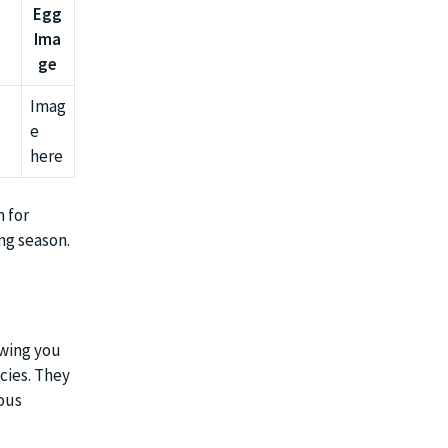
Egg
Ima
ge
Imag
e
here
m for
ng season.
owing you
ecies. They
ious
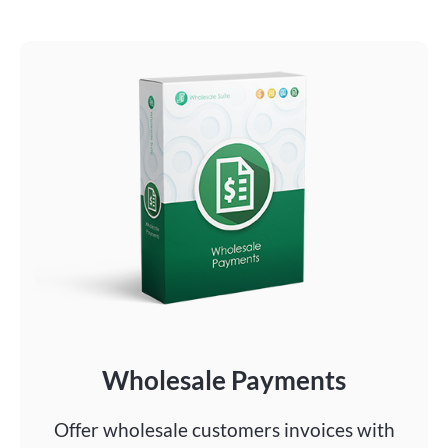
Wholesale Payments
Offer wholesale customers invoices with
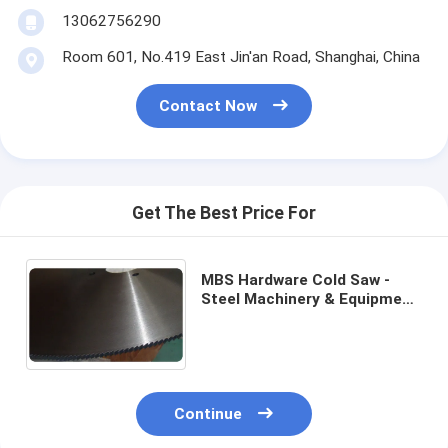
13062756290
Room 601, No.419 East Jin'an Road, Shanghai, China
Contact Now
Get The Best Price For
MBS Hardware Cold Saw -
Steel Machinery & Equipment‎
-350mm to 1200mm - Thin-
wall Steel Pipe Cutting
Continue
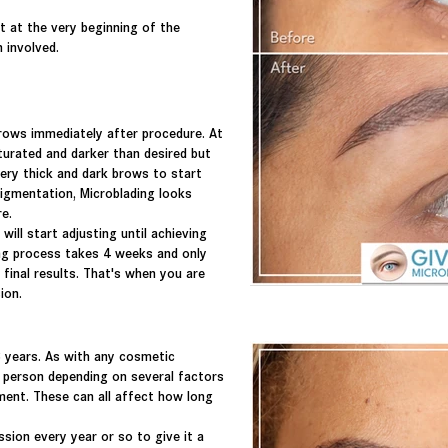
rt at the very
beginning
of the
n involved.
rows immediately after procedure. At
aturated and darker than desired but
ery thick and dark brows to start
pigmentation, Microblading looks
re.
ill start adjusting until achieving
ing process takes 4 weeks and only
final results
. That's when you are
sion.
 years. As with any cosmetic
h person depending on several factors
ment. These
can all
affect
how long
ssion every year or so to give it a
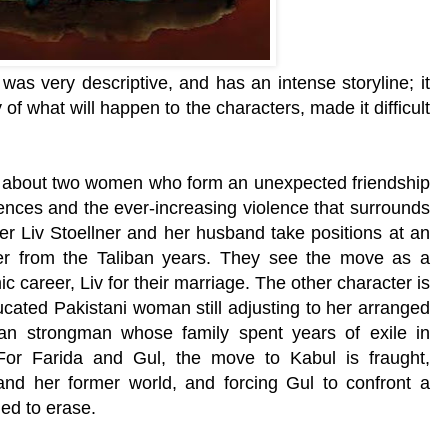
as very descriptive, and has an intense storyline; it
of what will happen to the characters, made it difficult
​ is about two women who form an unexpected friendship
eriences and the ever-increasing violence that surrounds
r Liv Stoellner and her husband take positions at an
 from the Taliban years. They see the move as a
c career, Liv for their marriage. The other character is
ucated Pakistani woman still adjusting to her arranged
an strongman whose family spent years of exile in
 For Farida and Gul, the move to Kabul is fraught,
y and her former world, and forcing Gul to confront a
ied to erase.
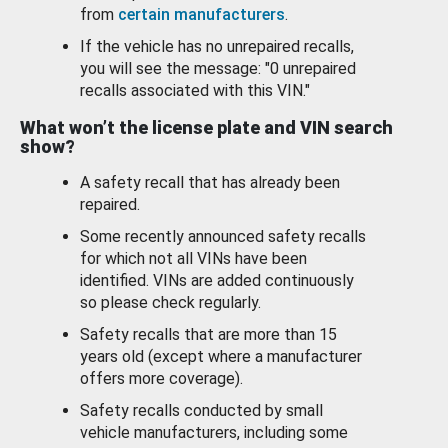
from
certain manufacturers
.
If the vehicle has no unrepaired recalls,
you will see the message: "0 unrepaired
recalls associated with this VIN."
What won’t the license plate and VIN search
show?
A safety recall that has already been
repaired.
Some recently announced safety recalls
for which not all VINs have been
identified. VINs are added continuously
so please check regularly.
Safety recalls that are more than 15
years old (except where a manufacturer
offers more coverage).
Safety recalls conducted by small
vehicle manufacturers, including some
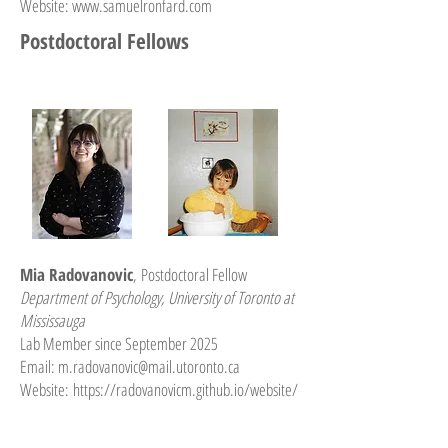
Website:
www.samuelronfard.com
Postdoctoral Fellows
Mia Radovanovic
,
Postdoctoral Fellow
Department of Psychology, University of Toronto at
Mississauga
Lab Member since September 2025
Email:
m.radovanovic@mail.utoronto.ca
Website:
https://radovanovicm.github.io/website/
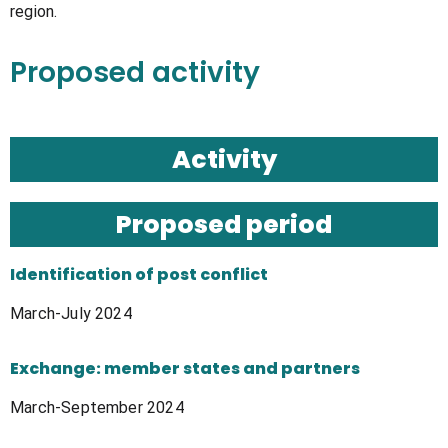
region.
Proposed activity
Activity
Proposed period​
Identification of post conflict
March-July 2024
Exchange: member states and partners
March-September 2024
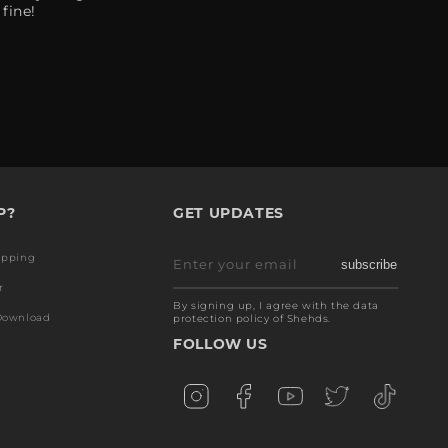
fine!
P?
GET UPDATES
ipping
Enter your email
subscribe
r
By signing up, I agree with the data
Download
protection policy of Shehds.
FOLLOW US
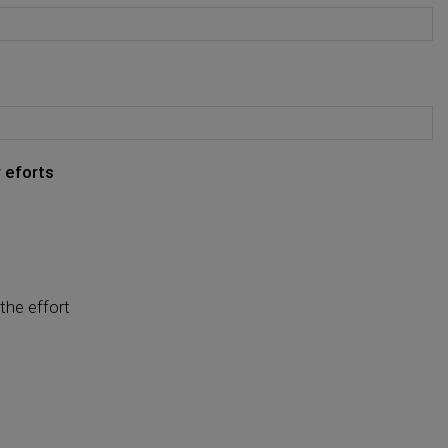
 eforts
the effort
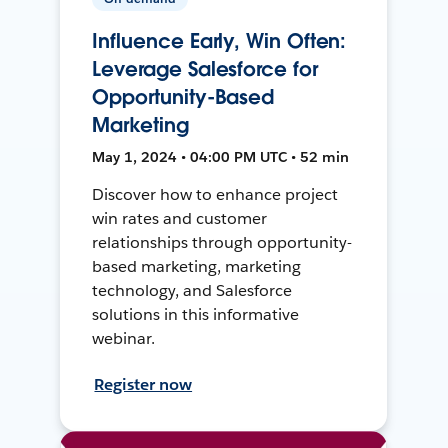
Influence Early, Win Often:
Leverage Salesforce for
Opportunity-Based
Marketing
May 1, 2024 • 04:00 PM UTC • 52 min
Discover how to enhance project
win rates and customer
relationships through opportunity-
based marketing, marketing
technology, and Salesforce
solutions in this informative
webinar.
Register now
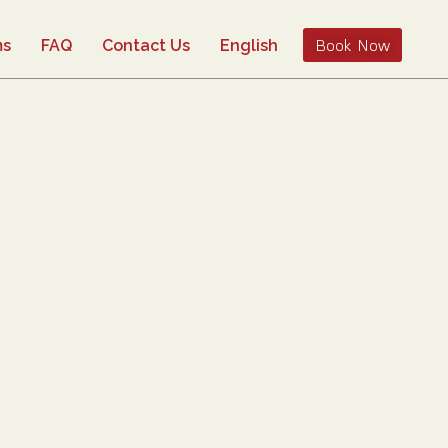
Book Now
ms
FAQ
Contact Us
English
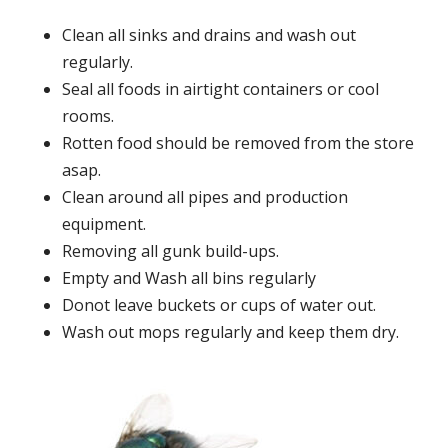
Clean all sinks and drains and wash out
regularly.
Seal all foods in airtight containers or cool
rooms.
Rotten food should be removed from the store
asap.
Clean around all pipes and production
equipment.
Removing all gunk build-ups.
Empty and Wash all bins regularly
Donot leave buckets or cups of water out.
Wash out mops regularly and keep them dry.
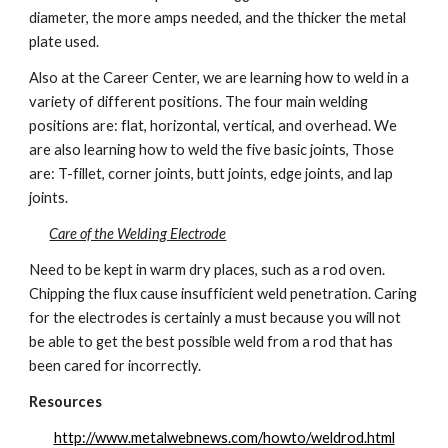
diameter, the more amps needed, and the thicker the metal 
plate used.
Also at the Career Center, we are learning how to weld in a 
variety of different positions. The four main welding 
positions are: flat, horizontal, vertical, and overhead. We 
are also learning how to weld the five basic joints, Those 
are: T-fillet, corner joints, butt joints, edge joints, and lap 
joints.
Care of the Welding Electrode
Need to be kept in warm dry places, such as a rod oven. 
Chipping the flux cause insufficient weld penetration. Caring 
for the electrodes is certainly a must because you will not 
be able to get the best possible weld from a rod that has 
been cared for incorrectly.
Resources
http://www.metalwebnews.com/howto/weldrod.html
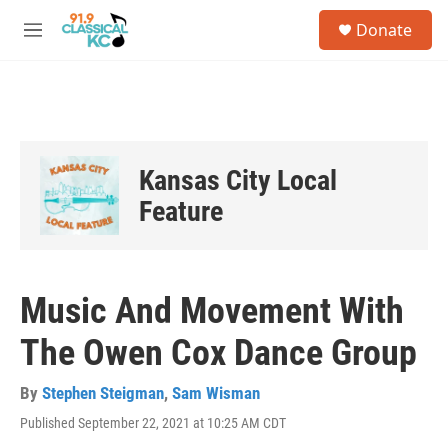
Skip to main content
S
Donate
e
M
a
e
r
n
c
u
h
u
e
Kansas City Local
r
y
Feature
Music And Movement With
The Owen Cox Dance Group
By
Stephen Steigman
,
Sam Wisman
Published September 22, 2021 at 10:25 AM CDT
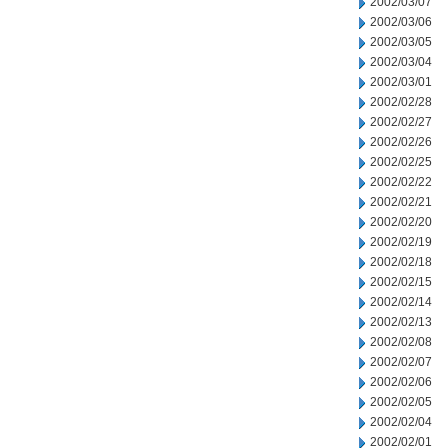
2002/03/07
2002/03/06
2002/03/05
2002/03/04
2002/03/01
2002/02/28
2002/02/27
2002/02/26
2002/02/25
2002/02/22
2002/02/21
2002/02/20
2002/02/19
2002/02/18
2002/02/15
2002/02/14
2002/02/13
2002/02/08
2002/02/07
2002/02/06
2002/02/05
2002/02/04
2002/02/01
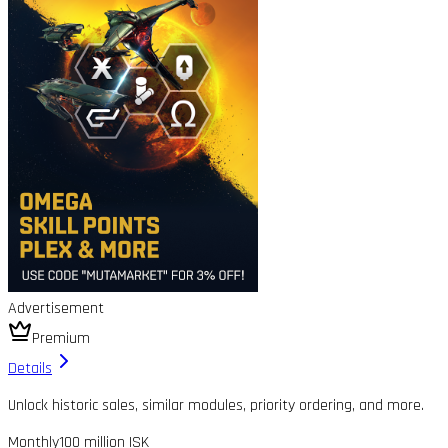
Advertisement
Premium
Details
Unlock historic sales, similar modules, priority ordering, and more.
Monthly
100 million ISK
──────────
What needs to be done: Copy word for word the part of the records that opens with the line containing "Skip to main content" and runs through the end of the records, including both ends. Leave the pictures out of your answer.

Exercise solution:
Skip to main content
S
Donate
e
M
a
e
r
n
c
u
h
u
e
Kansas City Local
r
y
Feature
Music And Movement With
The Owen Cox Dance Group
By
Stephen Steigman
,
Sam Wisman
Published September 22, 2021 at 10:25 AM CDT
2002/03/07
2002/03/06
2002/03/05
2002/03/04
2002/03/01
2002/02/28
2002/02/27
2002/02/26
2002/02/25
2002/02/22
2002/02/21
2002/02/20
2002/02/19
2002/02/18
2002/02/15
2002/02/14
2002/02/13
2002/02/08
2002/02/07
2002/02/06
2002/02/05
2002/02/04
2002/02/01
Advertisement
Premium
Details
Unlock historic sales, similar modules, priority ordering, and more.
Monthly
100 million ISK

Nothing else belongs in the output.